§ Work instruction: Excluding pictures, what does the listing below contain from the line with "cada dia amb" up to and including the line with "Recuperar carpetas de red eliminadas", word for word?

§ Provided records:
==========

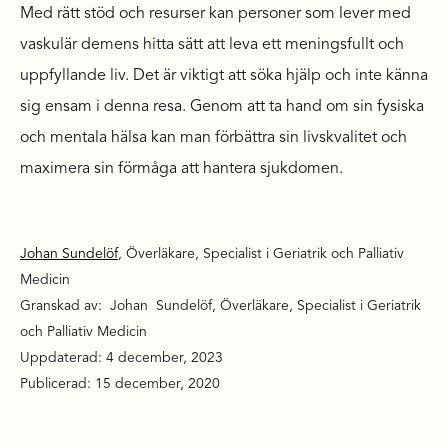
Med rätt stöd och resurser kan personer som lever med
vaskulär demens hitta sätt att leva ett meningsfullt och
uppfyllande liv. Det är viktigt att söka hjälp och inte känna
sig ensam i denna resa. Genom att ta hand om sin fysiska
och mentala hälsa kan man förbättra sin livskvalitet och
maximera sin förmåga att hantera sjukdomen.
Johan Sundelöf
, Överläkare, Specialist i Geriatrik och Palliativ
Medicin
Granskad av: Johan Sundelöf, Överläkare, Specialist i Geriatrik
och Palliativ Medicin
Uppdaterad: 4 december, 2023
Publicerad: 15 december, 2020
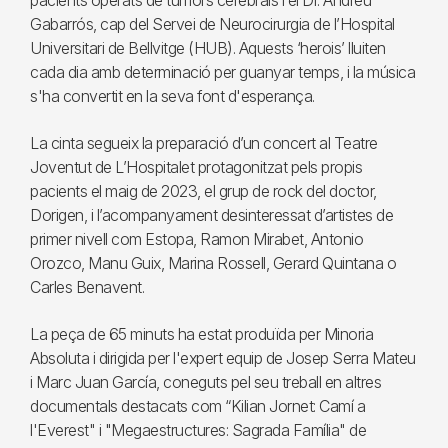
pacients operats de tumors cerebrals i el Dr. Andreu
Gabarrós, cap del Servei de Neurocirurgia de l’Hospital
Universitari de Bellvitge (HUB). Aquests ‘herois’ lluiten
cada dia amb determinació per guanyar temps, i la música
s'ha convertit en la seva font d'esperança.
La cinta segueix la preparació d’un concert al Teatre
Joventut de L’Hospitalet protagonitzat pels propis
pacients el maig de 2023, el grup de rock del doctor,
Dorigen, i l’acompanyament desinteressat d’artistes de
primer nivell com Estopa, Ramon Mirabet, Antonio
Orozco, Manu Guix, Marina Rossell, Gerard Quintana o
Carles Benavent.
La peça de 65 minuts ha estat produïda per Minoria
Absoluta i dirigida per l'expert equip de Josep Serra Mateu
i Marc Juan García, coneguts pel seu treball en altres
documentals destacats com “Kilian Jornet: Camí a
l'Everest" i "Megaestructures: Sagrada Família" de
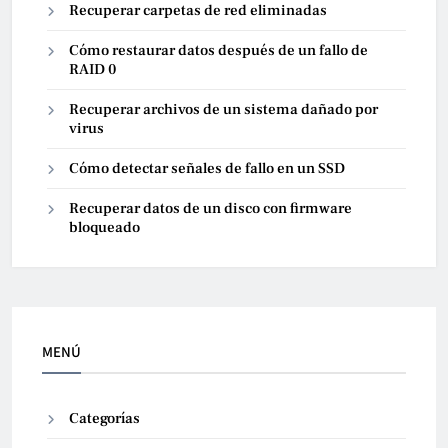
Recuperar carpetas de red eliminadas
Cómo restaurar datos después de un fallo de
RAID 0
Recuperar archivos de un sistema dañado por
virus
Cómo detectar señales de fallo en un SSD
Recuperar datos de un disco con firmware
bloqueado
MENÚ
Categorías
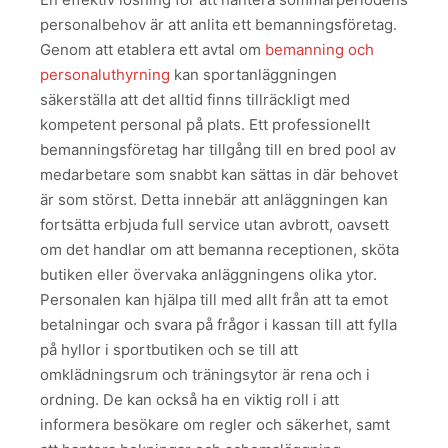
personalbehov är att anlita ett bemanningsföretag.
Genom att etablera ett avtal om
bemanning och
personaluthyrning
kan sportanläggningen
säkerställa att det alltid finns tillräckligt med
kompetent personal på plats. Ett professionellt
bemanningsföretag har tillgång till en bred pool av
medarbetare som snabbt kan sättas in där behovet
är som störst. Detta innebär att anläggningen kan
fortsätta erbjuda full service utan avbrott, oavsett
om det handlar om att bemanna receptionen, sköta
butiken eller övervaka anläggningens olika ytor.
Personalen kan hjälpa till med allt från att ta emot
betalningar och svara på frågor i kassan till att fylla
på hyllor i sportbutiken och se till att
omklädningsrum och träningsytor är rena och i
ordning. De kan också ha en viktig roll i att
informera besökare om regler och säkerhet, samt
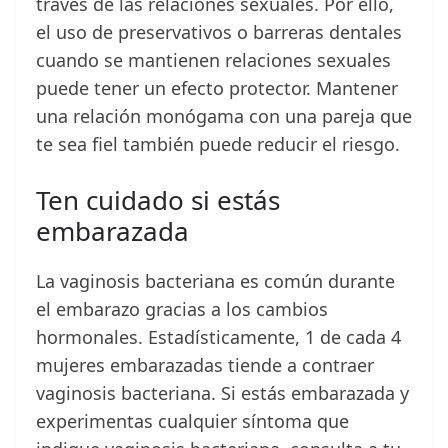
través de las relaciones sexuales. Por ello,
el uso de preservativos o barreras dentales
cuando se mantienen relaciones sexuales
puede tener un efecto protector. Mantener
una relación monógama con una pareja que
te sea fiel también puede reducir el riesgo.
Ten cuidado si estás
embarazada
La vaginosis bacteriana es común durante
el embarazo gracias a los cambios
hormonales. Estadísticamente, 1 de cada 4
mujeres embarazadas tiende a contraer
vaginosis bacteriana. Si estás embarazada y
experimentas cualquier síntoma que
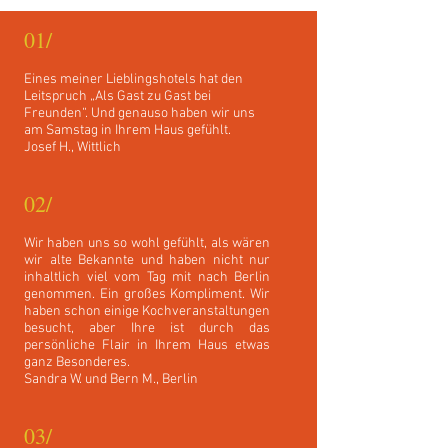
01/
Eines meiner Lieblingshotels hat den
Leitspruch „Als Gast zu Gast bei
Freunden“. Und genauso haben wir uns
am Samstag in Ihrem Haus gefühlt.
Josef H., Wittlich
02/
Wir haben uns so wohl gefühlt, als wären
wir alte Bekannte und haben nicht nur
inhaltlich viel vom Tag mit nach Berlin
genommen. Ein großes Kompliment. Wir
haben schon einige Kochveranstaltungen
besucht, aber Ihre ist durch das
persönliche Flair in Ihrem Haus etwas
ganz Besonderes.
Sandra W. und Bern M., Berlin
03/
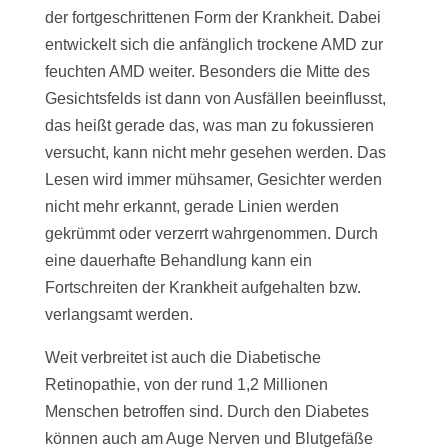
der fortgeschrittenen Form der Krankheit. Dabei
entwickelt sich die anfänglich trockene AMD zur
feuchten AMD weiter. Besonders die Mitte des
Gesichtsfelds ist dann von Ausfällen beeinflusst,
das heißt gerade das, was man zu fokussieren
versucht, kann nicht mehr gesehen werden. Das
Lesen wird immer mühsamer, Gesichter werden
nicht mehr erkannt, gerade Linien werden
gekrümmt oder verzerrt wahrgenommen. Durch
eine dauerhafte Behandlung kann ein
Fortschreiten der Krankheit aufgehalten bzw.
verlangsamt werden.
Weit verbreitet ist auch die Diabetische
Retinopathie, von der rund 1,2 Millionen
Menschen betroffen sind. Durch den Diabetes
können auch am Auge Nerven und Blutgefäße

==========

§ Result for this task:
cada dia amb determinació per guanyar temps, i la música
s'ha convertit en la seva font d'esperança.
La cinta segueix la preparació d’un concert al Teatre
Joventut de L’Hospitalet protagonitzat pels propis
pacients el maig de 2023, el grup de rock del doctor,
Dorigen, i l’acompanyament desinteressat d’artistes de
primer nivell com Estopa, Ramon Mirabet, Antonio
Orozco, Manu Guix, Marina Rossell, Gerard Quintana o
Carles Benavent.
La peça de 65 minuts ha estat produïda per Minoria
Absoluta i dirigida per l'expert equip de Josep Serra Mateu
i Marc Juan García, coneguts pel seu treball en altres
documentals destacats com “Kilian Jornet: Camí a
l'Everest" i "Megaestructures: Sagrada Família" de
Recuperar carpetas de red eliminadas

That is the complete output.